━━━━━ Task inputs
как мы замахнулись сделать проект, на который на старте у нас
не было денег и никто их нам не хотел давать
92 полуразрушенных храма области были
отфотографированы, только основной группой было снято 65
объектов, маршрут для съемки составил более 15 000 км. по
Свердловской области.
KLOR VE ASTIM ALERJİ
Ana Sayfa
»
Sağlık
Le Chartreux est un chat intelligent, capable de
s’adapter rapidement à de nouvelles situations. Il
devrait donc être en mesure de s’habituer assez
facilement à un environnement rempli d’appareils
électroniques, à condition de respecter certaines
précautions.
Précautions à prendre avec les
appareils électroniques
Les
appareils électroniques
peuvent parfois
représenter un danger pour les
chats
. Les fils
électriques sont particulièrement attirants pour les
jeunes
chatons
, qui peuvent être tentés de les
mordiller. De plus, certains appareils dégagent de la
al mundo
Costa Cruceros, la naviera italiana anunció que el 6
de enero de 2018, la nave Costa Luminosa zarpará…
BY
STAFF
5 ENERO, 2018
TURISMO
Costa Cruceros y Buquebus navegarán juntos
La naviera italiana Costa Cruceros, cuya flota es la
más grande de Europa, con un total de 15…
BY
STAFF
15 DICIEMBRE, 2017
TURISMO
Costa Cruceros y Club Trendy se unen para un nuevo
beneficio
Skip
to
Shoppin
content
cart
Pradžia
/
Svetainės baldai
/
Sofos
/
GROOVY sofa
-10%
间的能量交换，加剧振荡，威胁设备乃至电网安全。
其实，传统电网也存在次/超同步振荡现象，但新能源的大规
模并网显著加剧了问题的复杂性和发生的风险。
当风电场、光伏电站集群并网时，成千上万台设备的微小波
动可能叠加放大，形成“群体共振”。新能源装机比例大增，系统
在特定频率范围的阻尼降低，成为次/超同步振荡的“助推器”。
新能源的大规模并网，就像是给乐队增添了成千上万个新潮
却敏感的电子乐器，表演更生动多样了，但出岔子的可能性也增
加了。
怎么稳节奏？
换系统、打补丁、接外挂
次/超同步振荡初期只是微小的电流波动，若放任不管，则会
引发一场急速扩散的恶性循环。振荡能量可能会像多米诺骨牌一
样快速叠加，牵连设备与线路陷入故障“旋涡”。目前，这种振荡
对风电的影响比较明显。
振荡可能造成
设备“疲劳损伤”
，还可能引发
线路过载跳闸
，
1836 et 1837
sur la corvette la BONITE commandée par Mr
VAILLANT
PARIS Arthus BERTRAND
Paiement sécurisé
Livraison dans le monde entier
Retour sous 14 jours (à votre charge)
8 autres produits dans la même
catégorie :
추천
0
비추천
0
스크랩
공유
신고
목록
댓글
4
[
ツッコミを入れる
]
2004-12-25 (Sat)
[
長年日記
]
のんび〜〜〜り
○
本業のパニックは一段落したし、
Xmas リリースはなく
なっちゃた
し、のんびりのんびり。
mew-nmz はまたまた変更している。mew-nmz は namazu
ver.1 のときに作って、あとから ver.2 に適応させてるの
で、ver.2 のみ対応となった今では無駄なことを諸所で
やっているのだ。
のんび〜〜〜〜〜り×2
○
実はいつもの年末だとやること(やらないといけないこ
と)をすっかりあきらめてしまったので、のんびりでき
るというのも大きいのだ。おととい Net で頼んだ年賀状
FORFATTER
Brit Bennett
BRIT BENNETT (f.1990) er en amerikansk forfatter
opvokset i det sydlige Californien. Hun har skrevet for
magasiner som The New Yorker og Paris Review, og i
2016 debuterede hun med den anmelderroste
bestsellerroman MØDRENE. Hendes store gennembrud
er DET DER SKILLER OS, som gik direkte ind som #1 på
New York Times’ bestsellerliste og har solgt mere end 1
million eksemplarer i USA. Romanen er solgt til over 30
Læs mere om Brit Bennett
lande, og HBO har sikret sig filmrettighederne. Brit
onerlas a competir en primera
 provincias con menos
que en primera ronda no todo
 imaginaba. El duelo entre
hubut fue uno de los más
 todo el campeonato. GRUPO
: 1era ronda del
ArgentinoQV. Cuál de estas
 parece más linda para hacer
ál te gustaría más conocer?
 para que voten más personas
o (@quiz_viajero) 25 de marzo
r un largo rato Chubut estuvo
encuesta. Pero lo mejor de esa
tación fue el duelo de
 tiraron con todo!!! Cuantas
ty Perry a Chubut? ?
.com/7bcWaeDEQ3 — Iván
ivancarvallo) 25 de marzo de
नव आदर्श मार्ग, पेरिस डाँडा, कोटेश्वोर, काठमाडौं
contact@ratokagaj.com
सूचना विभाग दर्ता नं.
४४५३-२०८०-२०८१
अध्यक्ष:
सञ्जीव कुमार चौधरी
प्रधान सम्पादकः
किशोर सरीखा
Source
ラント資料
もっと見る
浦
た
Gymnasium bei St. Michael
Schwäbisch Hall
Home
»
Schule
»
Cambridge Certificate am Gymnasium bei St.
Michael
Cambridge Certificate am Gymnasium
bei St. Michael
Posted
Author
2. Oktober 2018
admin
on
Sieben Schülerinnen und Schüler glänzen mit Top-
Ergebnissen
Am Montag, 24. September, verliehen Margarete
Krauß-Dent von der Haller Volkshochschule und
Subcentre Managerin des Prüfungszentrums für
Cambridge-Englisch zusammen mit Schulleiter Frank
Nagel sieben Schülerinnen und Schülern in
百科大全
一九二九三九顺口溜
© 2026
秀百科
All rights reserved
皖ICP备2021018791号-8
━━━━━━━━━━
Rewrite all of the data above, changing each "Costa Cruceros" to "Costa Crociere" and keeping every other character the same.

как мы замахнулись сделать проект, на который на старте у нас
не было денег и никто их нам не хотел давать
92 полуразрушенных храма области были
отфотографированы, только основной группой было снято 65
объектов, маршрут для съемки составил более 15 000 км. по
Свердловской области.
KLOR VE ASTIM ALERJİ
Ana Sayfa
»
Sağlık
Le Chartreux est un chat intelligent, capable de
s’adapter rapidement à de nouvelles situations. Il
devrait donc être en mesure de s’habituer assez
facilement à un environnement rempli d’appareils
électroniques, à condition de respecter certaines
précautions.
Précautions à prendre avec les
appareils électroniques
Les
appareils électroniques
peuvent parfois
représenter un danger pour les
chats
. Les fils
électriques sont particulièrement attirants pour les
jeunes
chatons
, qui peuvent être tentés de les
mordiller. De plus, certains appareils dégagent de la
al mundo
Costa Crociere, la naviera italiana anunció que el 6
de enero de 2018, la nave Costa Luminosa zarpará…
BY
STAFF
5 ENERO, 2018
TURISMO
Costa Crociere y Buquebus navegarán juntos
La naviera italiana Costa Crociere, cuya flota es la
más grande de Europa, con un total de 15…
BY
STAFF
15 DICIEMBRE, 2017
TURISMO
Costa Crociere y Club Trendy se unen para un nuevo
beneficio
Skip
to
Shoppin
content
cart
Pradžia
/
Svetainės baldai
/
Sofos
/
GROOVY sofa
-10%
间的能量交换，加剧振荡，威胁设备乃至电网安全。
其实，传统电网也存在次/超同步振荡现象，但新能源的大规
模并网显著加剧了问题的复杂性和发生的风险。
当风电场、光伏电站集群并网时，成千上万台设备的微小波
动可能叠加放大，形成“群体共振”。新能源装机比例大增，系统
在特定频率范围的阻尼降低，成为次/超同步振荡的“助推器”。
新能源的大规模并网，就像是给乐队增添了成千上万个新潮
却敏感的电子乐器，表演更生动多样了，但出岔子的可能性也增
加了。
怎么稳节奏？
换系统、打补丁、接外挂
次/超同步振荡初期只是微小的电流波动，若放任不管，则会
引发一场急速扩散的恶性循环。振荡能量可能会像多米诺骨牌一
样快速叠加，牵连设备与线路陷入故障“旋涡”。目前，这种振荡
对风电的影响比较明显。
振荡可能造成
设备“疲劳损伤”
，还可能引发
线路过载跳闸
，
1836 et 1837
sur la corvette la BONITE commandée par Mr
VAILLANT
PARIS Arthus BERTRAND
Paiement sécurisé
Livraison dans le monde entier
Retour sous 14 jours (à votre charge)
8 autres produits dans la même
catégorie :
추천
0
비추천
0
스크랩
공유
신고
목록
댓글
4
[
ツッコミを入れる
]
2004-12-25 (Sat)
[
長年日記
]
のんび〜〜〜り
○
本業のパニックは一段落したし、
Xmas リリースはなく
なっちゃた
し、のんびりのんびり。
mew-nmz はまたまた変更している。mew-nmz は namazu
ver.1 のときに作って、あとから ver.2 に適応させてるの
で、ver.2 のみ対応となった今では無駄なことを諸所で
やっているのだ。
のんび〜〜〜〜〜り×2
○
実はいつもの年末だとやること(やらないといけないこ
と)をすっかりあきらめてしまったので、のんびりでき
るというのも大きいのだ。おととい Net で頼んだ年賀状
FORFATTER
Brit Bennett
BRIT BENNETT (f.1990) er en amerikansk forfatter
opvokset i det sydlige Californien. Hun har skrevet for
magasiner som The New Yorker og Paris Review, og i
2016 debuterede hun med den anmelderroste
bestsellerroman MØDRENE. Hendes store gennembrud
er DET DER SKILLER OS, som gik direkte ind som #1 på
New York Times’ bestsellerliste og har solgt mere end 1
million eksemplarer i USA. Romanen er solgt til over 30
Læs mere om Brit Bennett
lande, og HBO har sikret sig filmrettighederne. Brit
onerlas a competir en primera
 provincias con menos
que en primera ronda no todo
 imaginaba. El duelo entre
hubut fue uno de los más
 todo el campeonato. GRUPO
: 1era ronda del
ArgentinoQV. Cuál de estas
 parece más linda para hacer
ál te gustaría más conocer?
 para que voten más personas
o (@quiz_viajero) 25 de marzo
r un largo rato Chubut estuvo
encuesta. Pero lo mejor de esa
tación fue el duelo de
 tiraron con todo!!! Cuantas
ty Perry a Chubut? ?
.com/7bcWaeDEQ3 — Iván
ivancarvallo) 25 de marzo de
नव आदर्श मार्ग, पेरिस डाँडा, कोटेश्वोर, काठमाडौं
contact@ratokagaj.com
सूचना विभाग दर्ता नं.
४४५३-२०८०-२०८१
अध्यक्ष:
सञ्जीव कुमार चौधरी
प्रधान सम्पादकः
किशोर सरीखा
Source
ラント資料
もっと見る
浦
た
Gymnasium bei St. Michael
Schwäbisch Hall
Home
»
Schule
»
Cambridge Certificate am Gymnasium bei St.
Michael
Cambridge Certificate am Gymnasium
bei St. Michael
Posted
Author
2. Oktober 2018
admin
on
Sieben Schülerinnen und Schüler glänzen mit Top-
Ergebnissen
Am Montag, 24. September, verliehen Margarete
Krauß-Dent von der Haller Volkshochschule und
Subcentre Managerin des Prüfungszentrums für
Cambridge-Englisch zusammen mit Schulleiter Frank
Nagel sieben Schülerinnen und Schülern in
百科大全
一九二九三九顺口溜
© 2026
秀百科
All rights reserved
皖ICP备2021018791号-8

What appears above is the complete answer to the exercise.